Apart from the pictures, return every line of the listing exactly.

----

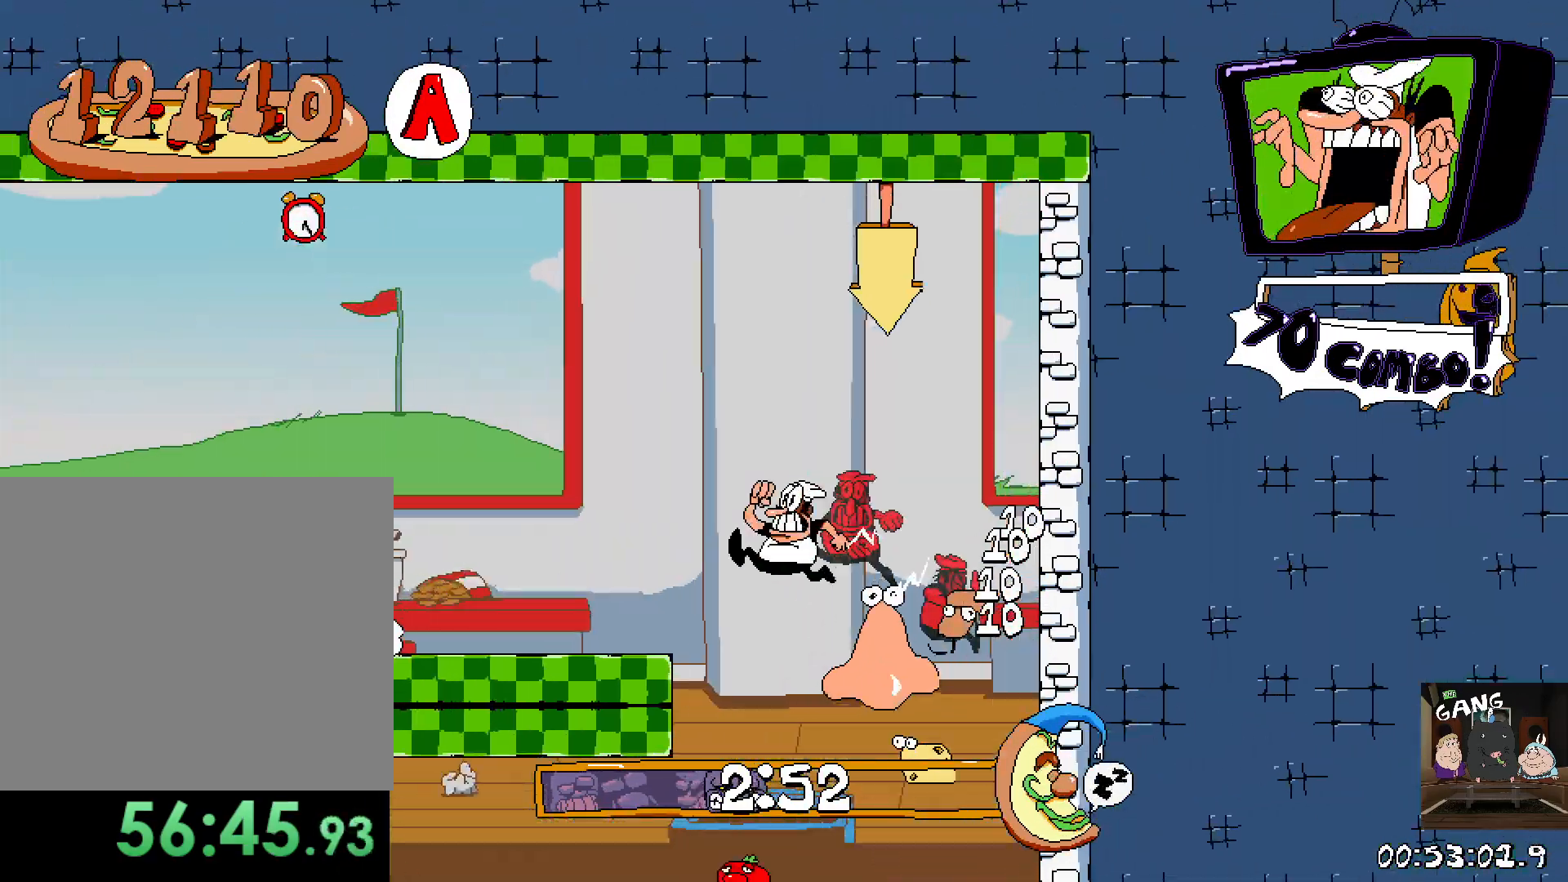
{"buttons": ["R2"], "left_stick": "left", "right_stick": "center", "events": []}
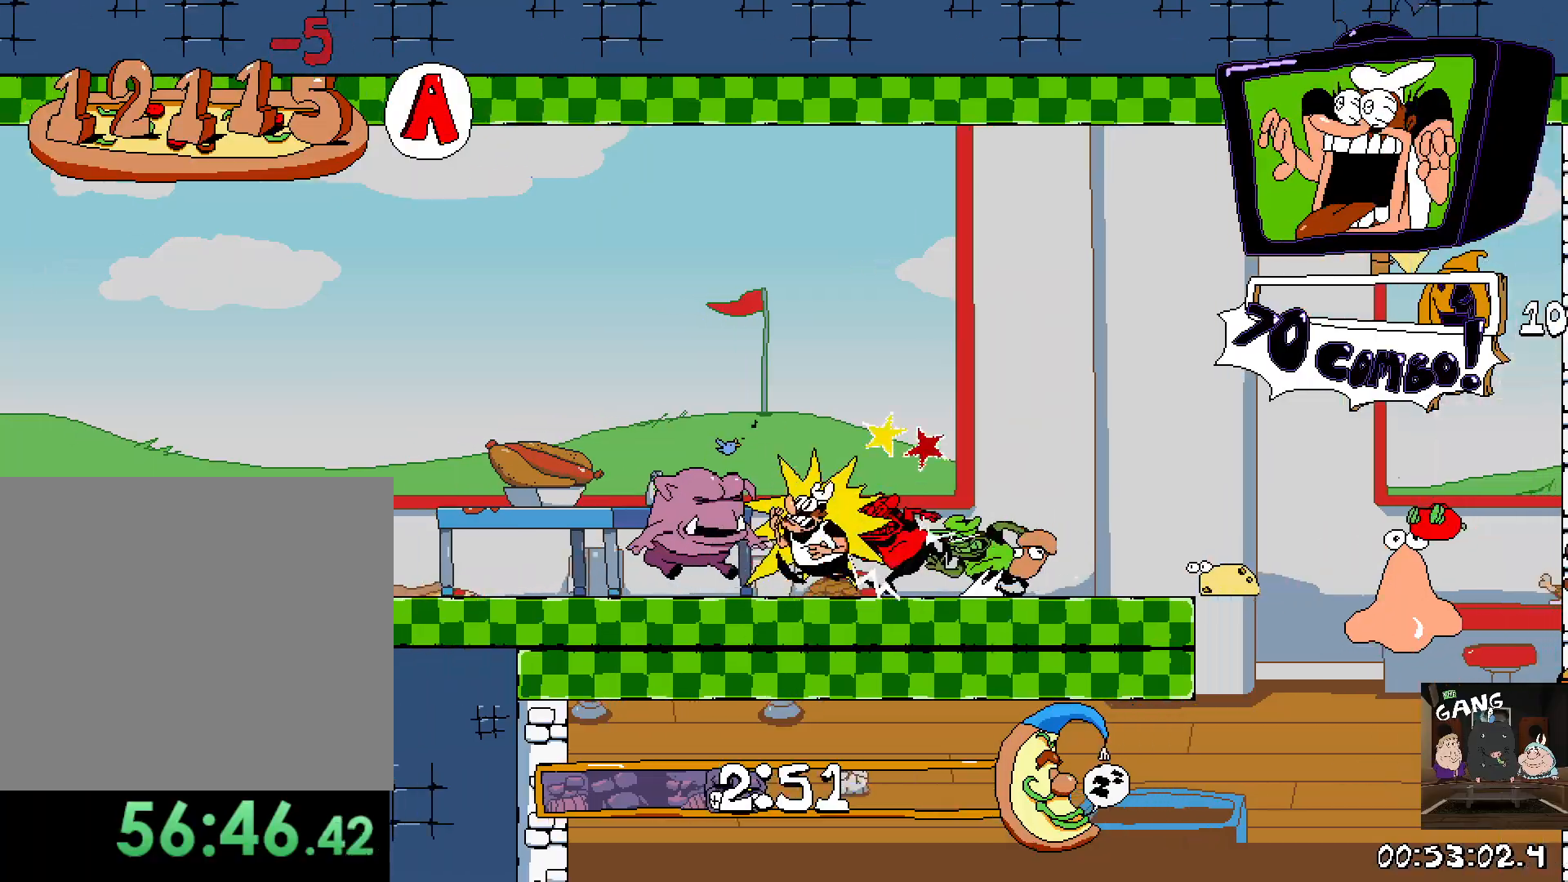
{"buttons": ["R2"], "left_stick": "left", "right_stick": "center", "events": []}
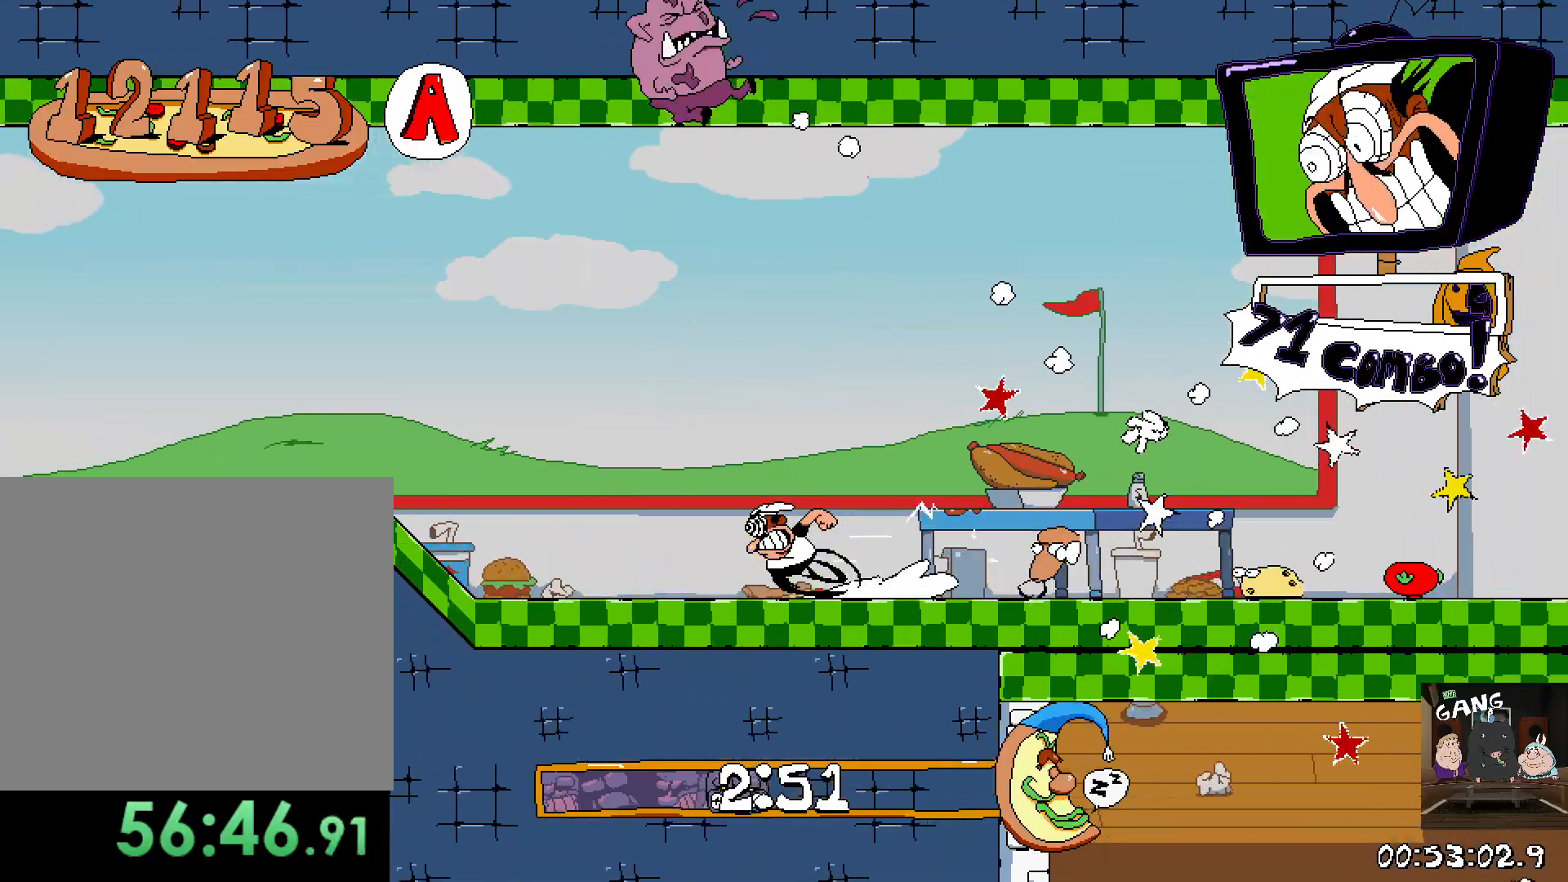
{"buttons": ["R2"], "left_stick": "left", "right_stick": "center", "events": []}
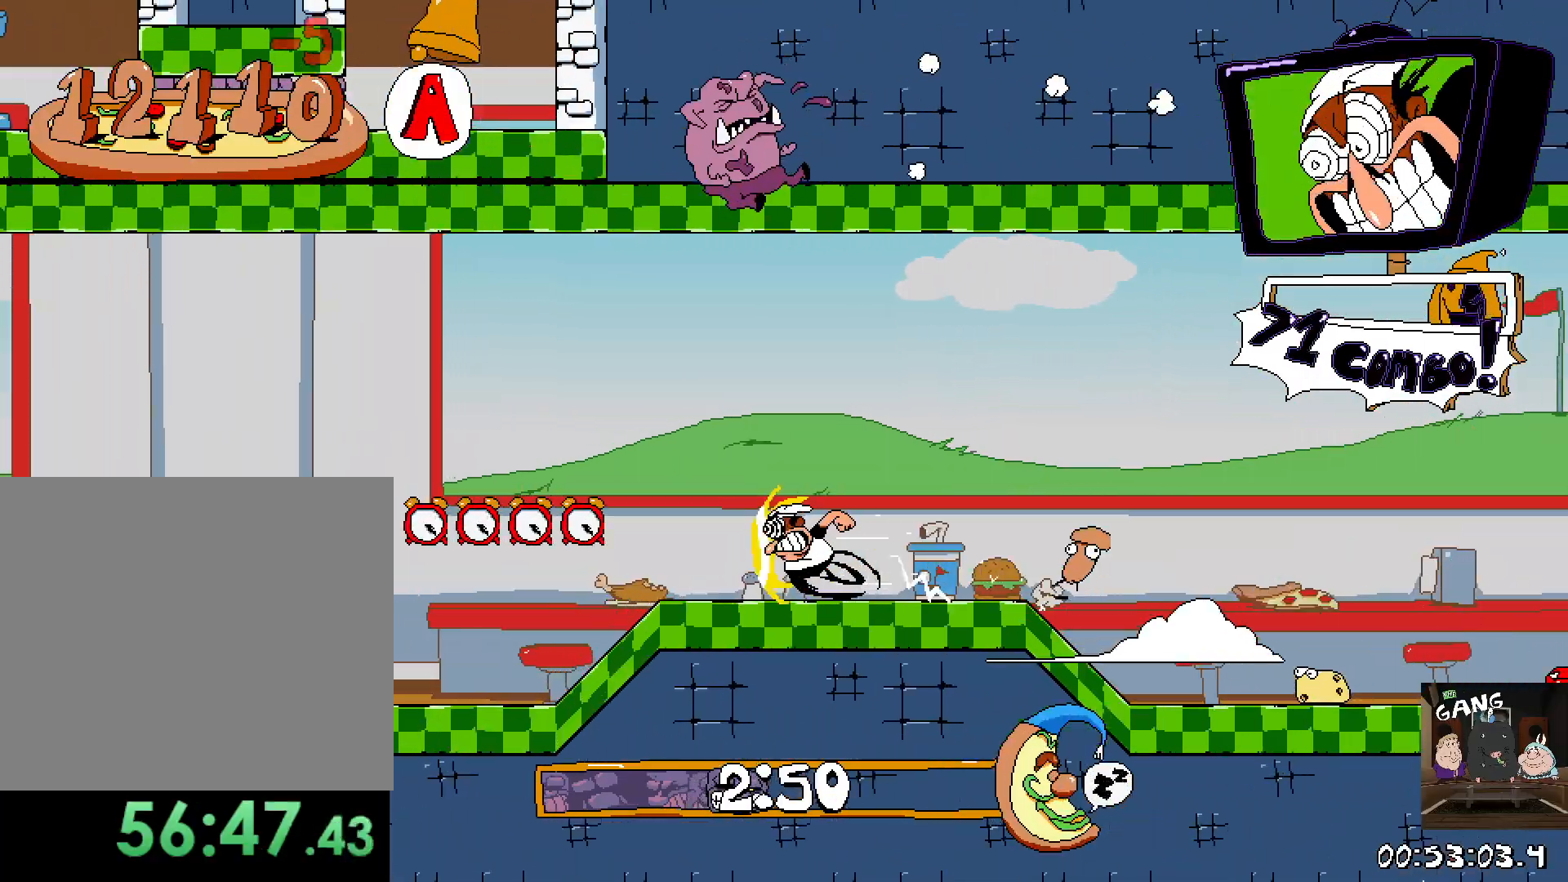
{"buttons": ["R2"], "left_stick": "left", "right_stick": "center", "events": [[183, "CROSS", "down"], [283, "CROSS", "up"]]}
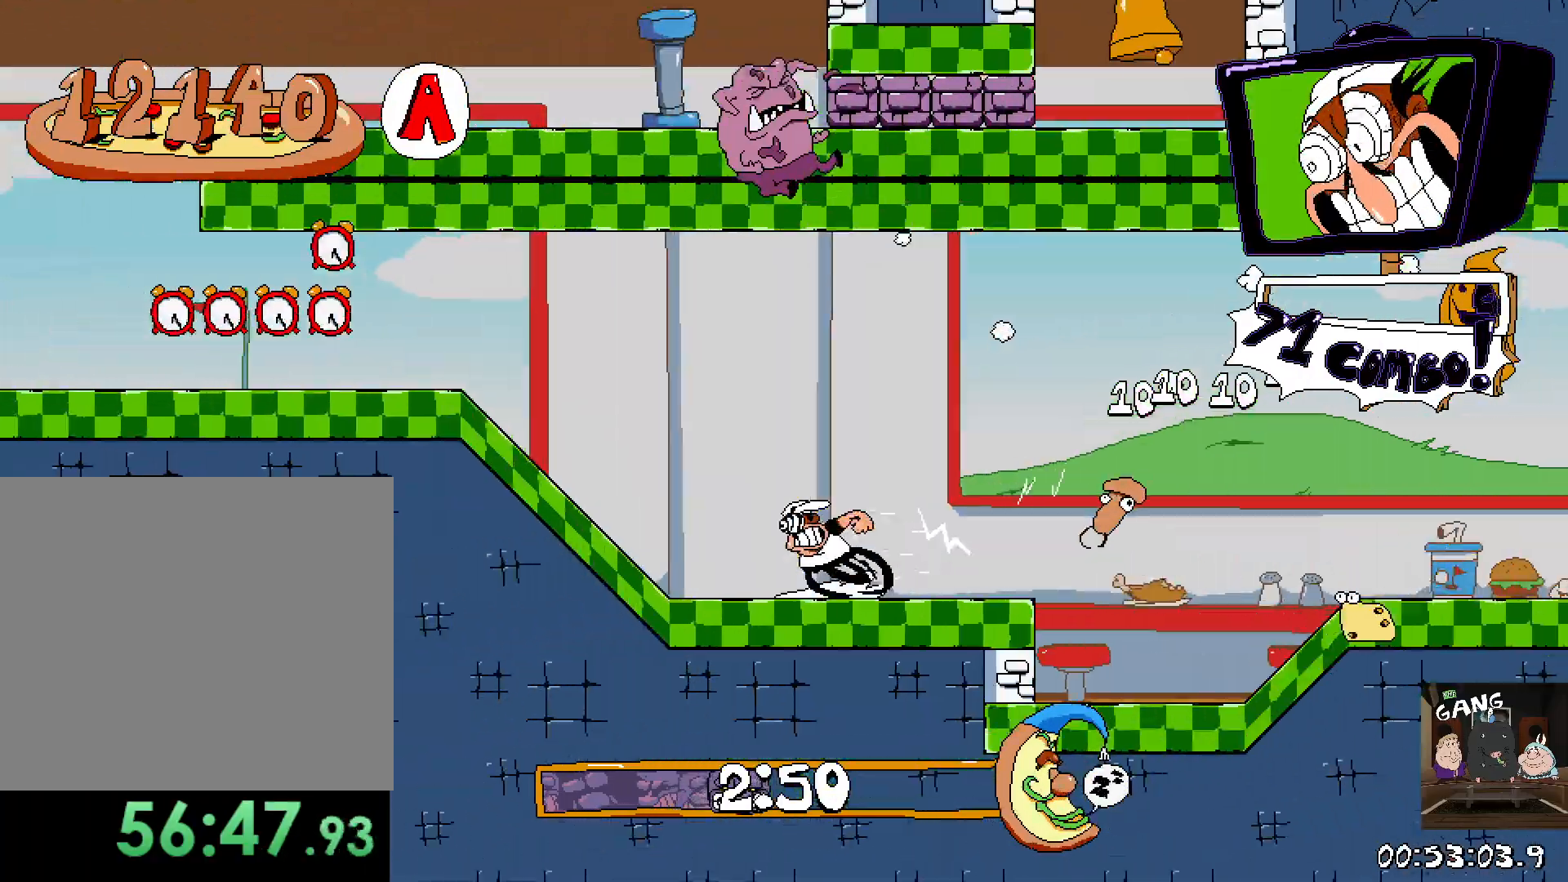
{"buttons": ["CROSS", "R2"], "left_stick": "left", "right_stick": "center", "events": [[500, "CROSS", "down"]]}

----

**FINAL ANSWER**
{"buttons": ["R2"], "left_stick": "left", "right_stick": "center", "events": []}
{"buttons": ["R2"], "left_stick": "left", "right_stick": "center", "events": []}
{"buttons": ["R2"], "left_stick": "left", "right_stick": "center", "events": []}
{"buttons": ["R2"], "left_stick": "left", "right_stick": "center", "events": [[183, "CROSS", "down"], [283, "CROSS", "up"]]}
{"buttons": ["CROSS", "R2"], "left_stick": "left", "right_stick": "center", "events": [[500, "CROSS", "down"]]}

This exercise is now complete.